Heteronuclear molecules in an optical lattice: Theory and experiment

We study properties of two different atoms at a single optical lattice site at a heteronuclear atomic Feshbach resonance. We calculate the energy spectrum, the efficiency of rf association, and the lifetime as a function of magnetic field and compare the results with the experimental data obtained for ${}^{40}\text{K}$ and ${}^{87}\text{R}\text{b}$ [C. Ospelkaus et al., Phys. Rev. Lett. 97, 120402 (2006)]. We treat the interaction in terms of a regularized $\delta$ function pseudopotential and consider the general case of particles with different trap frequencies, where the usual approach of separating center-of-mass and relative motion fails. We develop an exact diagonalization approach to the coupling between center-of-mass and relative motion and numerically determine the spectrum of the system. At the same time, our approach allows us to treat the anharmonicity of the lattice potential exactly. Within the pseudopotential model, the center of the Feshbach resonance can be precisely determined from the experimental data.

Figure 1

(Color online) Energy eigenvalues of ${}^{40}\text{K}$ and ${}^{87}\text{R}\text{b}$ as a function of scattering length without (black dashed line) and with coupling terms (blue solid line) due to anharmonicity and unequal trap frequencies in the lattice for parameters: $V_{\text{Rb}}=40.5E_{r,\text{Rb}}$, $V_{\text{K}}=0.86V_{\text{Rb}}$, and $\lambda =1030\text{nm}$. The deviation between the idealized model and the full solution is substantial in particular for the upper branch.

Figure 2

(Color online) Low-energy spectrum of states with center-of-mass energy $3/2\hslash {\omega }_{\text{c}\text{.m}\text{.}}$ for ${}^6\text{L}\text{i}$ and ${}^{133}\text{C}\text{s}$ and lattice parameters $V_{\text{Li}}=V_{\text{Cs}}=10{\hslash }^2{k}^2/2\mu$ and $\lambda =1\mu \text{m}$. The energy is much more lowered compared to the case of ${}^{40}\text{K}$ and ${}^{87}\text{R}\text{b}$. This is due to the large mass ratio of the ${}^6\text{L}\text{i}$ and ${}^{133}\text{C}\text{s}$ atoms.

Figure 3

(Color online) rf spectroscopy of ${}^{40}\text{K}\text{−}{}^{87}\text{R}\text{b}$ in a 3D optical lattice on the ${}^{40}\text{K}|9/2,-7/2⟩\to |9/2,-9/2⟩$ transition (see inset) at a lattice depth of $V_{\text{Rb}}=27.5E_{r,\text{Rb}}$ and a magnetic field of 547.13 G, where the interaction is attractive.

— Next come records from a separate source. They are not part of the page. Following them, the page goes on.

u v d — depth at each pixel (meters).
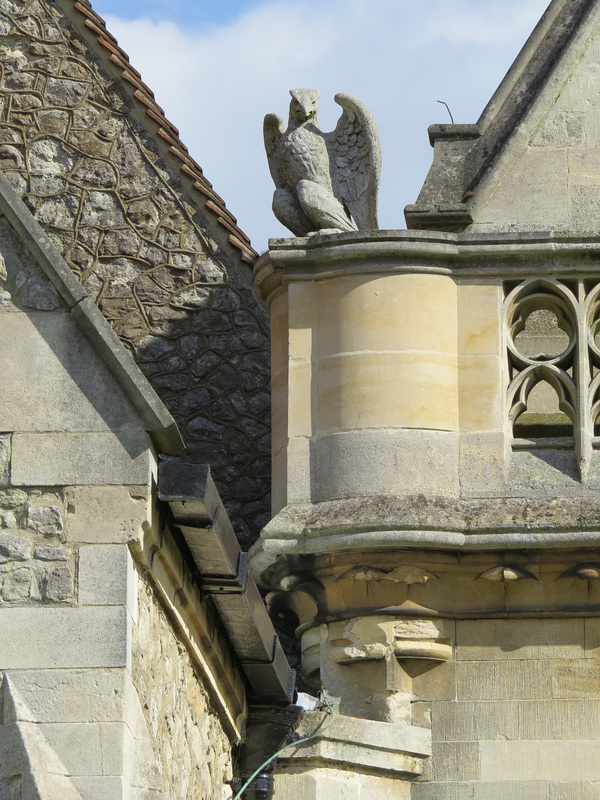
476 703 23.16
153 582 15.94
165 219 29.31
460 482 23.44
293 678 22.14
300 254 24.22
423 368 23.72
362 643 23.30
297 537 23.16
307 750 21.59
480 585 23.34
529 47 25.81
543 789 22.77
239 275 29.14
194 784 18.23
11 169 29.44
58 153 29.50
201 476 15.41
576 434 23.47
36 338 15.45
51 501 15.12
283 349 24.39
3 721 14.38
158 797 14.82
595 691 23.03
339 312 24.03
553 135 25.08
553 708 23.05
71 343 15.45
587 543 22.64
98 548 14.98
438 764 22.95
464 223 24.84
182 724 17.59
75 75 29.78
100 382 15.35
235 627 19.06
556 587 23.25
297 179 25.64
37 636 14.70
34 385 15.37
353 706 23.41
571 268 23.86
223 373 28.77
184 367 28.78
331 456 23.59
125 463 15.17
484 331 23.95
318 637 23.92
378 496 23.19
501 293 24.08
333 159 25.72
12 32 29.89
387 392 23.64
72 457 15.20
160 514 15.60
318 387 23.95
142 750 14.99
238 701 20.67
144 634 15.66
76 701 14.50
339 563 23.34
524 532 22.75
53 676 14.57
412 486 23.28
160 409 15.22
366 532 22.80
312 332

The spectrum is plotted as a function of detuning from the undisturbed atomic resonance frequency and clearly shows the large atomic peak at zero detuning. The peak at 13.9 kHz is due to association of $|1,1⟩\otimes |9/2,-7/2⟩$ atom pairs into a bound state (figure from Ref. [9]).

Figure 4

(Color online) Experimentally observed energy spectrum together with theory without free parameters (black dashed line) and a least-squares fit for the resonance parameters $B_0$ and $\Delta B$ (red solid line). Experimental data from Ref. [9].

Figure 5

(Color online) Transfer efficiency of rf association as observed in the experiment and estimated from a Rabi model, both for (a) attractively interacting atoms and molecules and for (b) repulsively interacting pairs. The experimental data contain a global factor which has been chosen such that the value of the outermost right (a) [left (b)] data point is one (see text). Experimental data of (a) from Ref. [9].

Figure 6

(Color online) Sketch of expected lattice occupation. The arrows illustrate tunneling of remaining fermionic ${}^{40}\text{K}$ atoms to the “molecular” shell where they can undergo inelastic three-body collisions with a ${}^{40}\text{K}\text{−}{}^{87}\text{R}\text{b}$ molecule.

Figure 7

(Color online) Lifetime of heteronuclear ${}^{40}\text{K}\text{−}{}^{87}\text{R}\text{b}$ molecules in the optical lattice. The Lifetime is limited due to residual atoms which can tunnel to lattice sites with molecules and provoke inelastic three-body loss. The theoretical prediction uses the pseudopotential wave function and contains a global factor which was adjusted to the experimental data of Ref. [9].